I recently have been quite busy figuring out which path to take. The difficult notion here is how to deal with tenant-specific customizations. For example, different tenants might have the same business entity extended with different attributes. This does not align with a relation server, which only supports a fixed database schema. So you either have to design a very generic and flexible schema, in which case all variability is handled by your application layer. But this tends to lead to awkward and inflexible querying and an unclear schema with names like attribute1, attribute2, attribute3, and a lot of meta-data. The second option is to modify the schema at runtime, which is obviously only possible if each tenant has its own schema or database, a shared schema is not possible. The runtime modification of database schemas seemed like a sensible approach. Just use DDL for schema modifications and introspection and some application layer doing the translation work. But this quickly turns out quite complex and error-prone. For example, what to do with schema updates in your application? And how to upgrade existing tenant data to a revised schema?
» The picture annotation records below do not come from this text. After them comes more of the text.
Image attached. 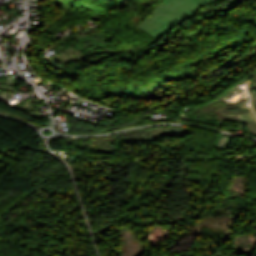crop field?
Instances as JSON below:
<instances>
[{
	"mask_svg": "<svg viewBox=\"0 0 256 256\" xmlns=\"http://www.w3.org/2000/svg\"><path fill=\"white\" fill-rule=\"evenodd\" d=\"M163 2L138 26L153 38L146 46L155 43L191 14L212 0H162Z\"/></svg>",
	"mask_w": 256,
	"mask_h": 256,
	"instance_id": "crop-field-1",
	"label": "crop field"
},
{
	"mask_svg": "<svg viewBox=\"0 0 256 256\" xmlns=\"http://www.w3.org/2000/svg\"><path fill=\"white\" fill-rule=\"evenodd\" d=\"M108 37L105 35H101L99 33H95V34H90V35H86L85 38H80L77 41L79 42L78 46L80 47V49L89 52V54L92 52V49H95L98 46H102L105 47L106 45L104 44V40L107 39ZM89 44L90 46L94 45L91 48L85 49L83 46ZM93 53V52H92ZM99 53V52H94V54Z\"/></svg>",
	"mask_w": 256,
	"mask_h": 256,
	"instance_id": "crop-field-2",
	"label": "crop field"
}]
</instances>
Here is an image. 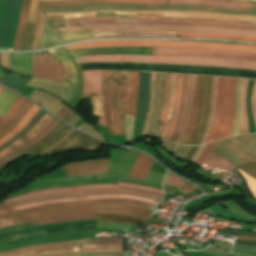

Dealing with these problems I figured that the real problem might be that I am locked in this ‘ it has to fit in SQL’ mindset. When I came to think of it, a lot of these customer extensions just end up in some forms or reports. They do not interfere with the core functionality of your application. Why, then, should you store this data in a very structured way which causes all the associated hassle? Why not use, let’s say, the semi-structured XML data column in SQL server to store all this tenant-specific, and possibly ambiguous, data? The world-wide web is pretty much semi-structured and ambiguous, but it works pretty well in the end, doesn’t it? And if it works for the web, why should it not work for me?

My current approach therefore is to have an explicit distinction between the structured and semi-structured data I deal with in my application. As it turned out, the structured data is very fixed among the different tenants. This allows me to adopt a shared database, shared schema approach. This might, or might not be the best way to go security-wise (tenants should never ever be able to see each others data), but at least I do have the option. This distinction also leads to a much more elegant and robust design with less complexity.

So, the next time you are struggling with a db schema, rethink it over; does it really need to be structured? Should it really be indexable and queryable? Or does it allow for a semi-structured data approach? The choice for less rigidity and more flexibility might save you a lot of troubles down the road.